Phil Most Chill: He was one of the biggest collectors, I’ve got nothing but good things to say about Prince Be. But a lot of the other producers? They could not stand him! They did not like him at all, cos he would come and he would buy records. He wouldn’t play around, he would spend money! He wouldn’t say, ‘Hold this for me and I’ll get you back later’ like a lot of the other dudes would do a lot of the time, he was always straight up. He would come with the money and buy the records, so they would cater to him and a lotta other dudes did not like that one bit. Like what you were saying, ‘He’s not even using these records for his production, so he’s taking all the good shit and we could actually be utilizing it!’ That, combined with his persona from the kind of records that he’s making and the incident with KRS-One – a lotta people didn’t like him. But he was real cool to me, he knew his music and he would buy his records, he wouldn’t bullshit around. He was just a collector, he had done pretty well in the music world so he had money to spend. From what I understand he also did some production under a different name, so he did actually use them for certain joints but people would never know.

Robbie: Didn’t Prince Be from PM Dawn try to reserve everything at those things?

Pete Rock: He used to do that a lot. I’m like ‘Dude, you’re not even a producer! I don’t see a track record of anything you produce, any beats that you’re makin’ for anybody. Why you in here, buying-up all the beats and records and shit? If you’re not doin’ nothing with it!’ What used to make me mad was that at a record convention, you see a record, and then the guy that’s selling the record tells you ‘I’m holding that for somebody’. You know? ‘I’m holding that for PM Dawn’. Like ‘Who the fuck is PM Dawn?! Yo, I’m Pete Rock, dog! Give me that fuckin’ record!’ I don’t care about no PM Dawn.

→ Extracted material
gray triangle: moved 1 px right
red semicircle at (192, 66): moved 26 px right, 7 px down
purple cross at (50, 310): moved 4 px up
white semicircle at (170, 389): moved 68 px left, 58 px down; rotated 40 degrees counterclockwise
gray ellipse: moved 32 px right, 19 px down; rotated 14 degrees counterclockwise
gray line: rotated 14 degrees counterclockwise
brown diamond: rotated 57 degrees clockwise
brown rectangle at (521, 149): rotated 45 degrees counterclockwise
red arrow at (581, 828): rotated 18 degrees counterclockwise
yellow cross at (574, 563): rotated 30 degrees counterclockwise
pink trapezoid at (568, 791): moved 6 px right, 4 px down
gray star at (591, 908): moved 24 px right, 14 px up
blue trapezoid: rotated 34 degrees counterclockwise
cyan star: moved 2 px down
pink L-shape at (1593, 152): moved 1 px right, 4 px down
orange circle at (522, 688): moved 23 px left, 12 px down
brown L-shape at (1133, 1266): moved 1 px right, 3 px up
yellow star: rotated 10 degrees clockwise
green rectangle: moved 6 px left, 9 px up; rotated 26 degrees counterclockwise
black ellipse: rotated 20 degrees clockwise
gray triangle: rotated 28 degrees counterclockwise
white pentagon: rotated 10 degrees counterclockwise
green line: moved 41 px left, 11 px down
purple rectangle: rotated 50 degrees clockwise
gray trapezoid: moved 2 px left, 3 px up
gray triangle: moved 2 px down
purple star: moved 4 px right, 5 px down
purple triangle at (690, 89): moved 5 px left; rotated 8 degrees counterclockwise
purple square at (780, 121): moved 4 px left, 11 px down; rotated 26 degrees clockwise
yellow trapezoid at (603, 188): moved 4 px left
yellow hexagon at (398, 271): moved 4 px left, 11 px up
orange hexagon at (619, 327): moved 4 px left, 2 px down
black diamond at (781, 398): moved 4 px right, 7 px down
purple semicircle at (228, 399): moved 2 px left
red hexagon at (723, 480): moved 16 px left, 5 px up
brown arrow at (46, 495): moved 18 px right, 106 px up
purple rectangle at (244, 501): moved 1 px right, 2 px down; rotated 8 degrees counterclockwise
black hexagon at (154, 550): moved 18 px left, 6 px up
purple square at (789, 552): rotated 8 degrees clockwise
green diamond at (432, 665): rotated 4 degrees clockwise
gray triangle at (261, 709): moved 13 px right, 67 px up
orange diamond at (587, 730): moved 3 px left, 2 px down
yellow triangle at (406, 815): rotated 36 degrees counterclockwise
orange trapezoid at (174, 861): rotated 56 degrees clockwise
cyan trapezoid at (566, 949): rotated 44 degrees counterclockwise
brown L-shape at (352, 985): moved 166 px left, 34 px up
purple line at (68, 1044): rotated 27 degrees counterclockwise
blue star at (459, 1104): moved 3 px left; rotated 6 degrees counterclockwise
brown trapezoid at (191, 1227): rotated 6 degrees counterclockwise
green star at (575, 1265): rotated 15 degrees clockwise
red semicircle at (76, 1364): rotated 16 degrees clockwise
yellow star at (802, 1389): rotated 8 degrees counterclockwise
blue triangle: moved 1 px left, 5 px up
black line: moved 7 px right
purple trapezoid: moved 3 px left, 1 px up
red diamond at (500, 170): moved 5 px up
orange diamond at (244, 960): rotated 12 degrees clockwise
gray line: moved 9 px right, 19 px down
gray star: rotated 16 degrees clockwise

→ Your goal
Please write out, word for word, the part of the interview excerpt about Prince Be that opens with the words containing "Pete Rock: He" and closes with "no PM Dawn.".

→ Completed exercise
Pete Rock: He used to do that a lot. I’m like ‘Dude, you’re not even a producer! I don’t see a track record of anything you produce, any beats that you’re makin’ for anybody. Why you in here, buying-up all the beats and records and shit? If you’re not doin’ nothing with it!’ What used to make me mad was that at a record convention, you see a record, and then the guy that’s selling the record tells you ‘I’m holding that for somebody’. You know? ‘I’m holding that for PM Dawn’. Like ‘Who the fuck is PM Dawn?! Yo, I’m Pete Rock, dog! Give me that fuckin’ record!’ I don’t care about no PM Dawn.